= PASSAGE =
——

In chapter 76 in the A Smarter Way to Learn JS this is the question of an exercise:

Code the first line of an if statement that tests whether the home page with no html file specified is currently loaded in the browser.

The answer is:

if (window.location.pathname === "/") {

I could not understand the use of"/"

Any indepth insight or link will be welcome.


#2

The “/” is the root “url” essential. It usually points to the homepage of every website. “window” is the global window object. “location” and “pathname” are properties on that object. It is saying if the pathname of the current location (this info is stored in the window object) is “root” or “/” you can logically assume you are on the homepage of a web app.


#3

Any idea why he said “home page with no html file specified

And why did he use pathname not hostname?


#4

You aren’t looking for the hostname you’re looking for the pathname so that would be why they did it that way. Usually the home page is an index.html file so my guess is that this “path” doesn’t have an html file specified. I’ve never read this book so I can’t speak for what the author is talking about in the greater context just what that line you indicated meant.

——

= USING THE INFORMATION =
[a] In the forum thread on window.location.pathname, which chapter of A Smarter Way to Learn JS holds the exercise?
[b] Repeat word for word the part of the forum thread on window.location.pathname that begins at the words "Any indepth insight" and ends after "pathname not hostname?".
[c] Carry the forum thread on window.location.pathname forward from its last sentence.

= SUPPLIED DATA =
——

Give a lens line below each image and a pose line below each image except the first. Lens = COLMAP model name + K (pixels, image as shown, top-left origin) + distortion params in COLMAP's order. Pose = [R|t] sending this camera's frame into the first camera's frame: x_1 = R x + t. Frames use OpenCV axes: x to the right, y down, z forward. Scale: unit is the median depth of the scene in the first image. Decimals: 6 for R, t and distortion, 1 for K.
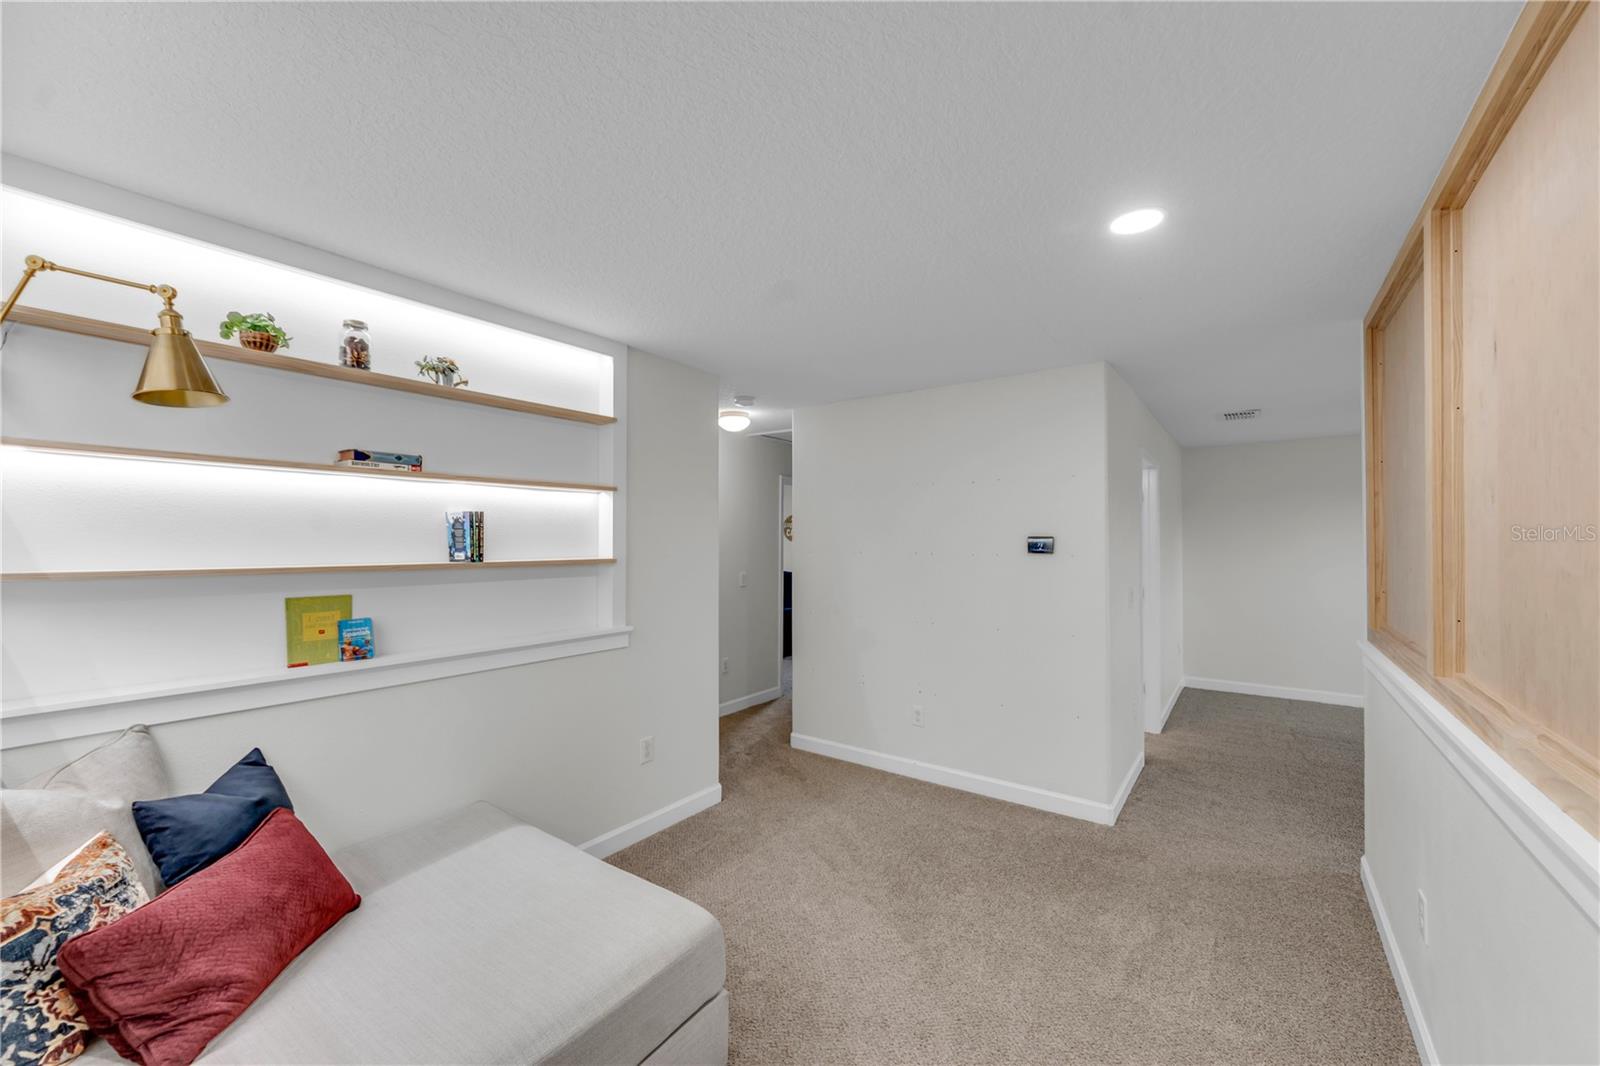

——

= YOUR RESPONSES =
[a] Chapter 76.

[b]
Any indepth insight or link will be welcome.


#2

The “/” is the root “url” essential. It usually points to the homepage of every website. “window” is the global window object. “location” and “pathname” are properties on that object. It is saying if the pathname of the current location (this info is stored in the window object) is “root” or “/” you can logically assume you are on the homepage of a web app.


#3

Any idea why he said “home page with no html file specified

And why did he use pathname not hostname?

[c]
#5

When I call a web page, I can call it as:

www.mypage.com/index.html

That specifies which file. If it’s in a public directory the server says “OK, they want that file and it’s in a public directory so I’ll send it back.”

Another way to access that web page is:

www.mypage.com

In that case, the server sees it come in to an empty pathname. If the server has instructions of what to do on an empty pathname. Very commonly the default is to look for index.html and send it back.

The the first case, the pathname will be “/index.html” (I think) and in the second it will be “/” (an empty path). They very often will go to the same file, index.html.

In theory, you could have the empty path route to something else, the server could send it to “www.mypage.com/login” or whatever.

This will all make more sense when you get to the backend section and build servers and routes and serve files yourself. Until then, it all seems like magic.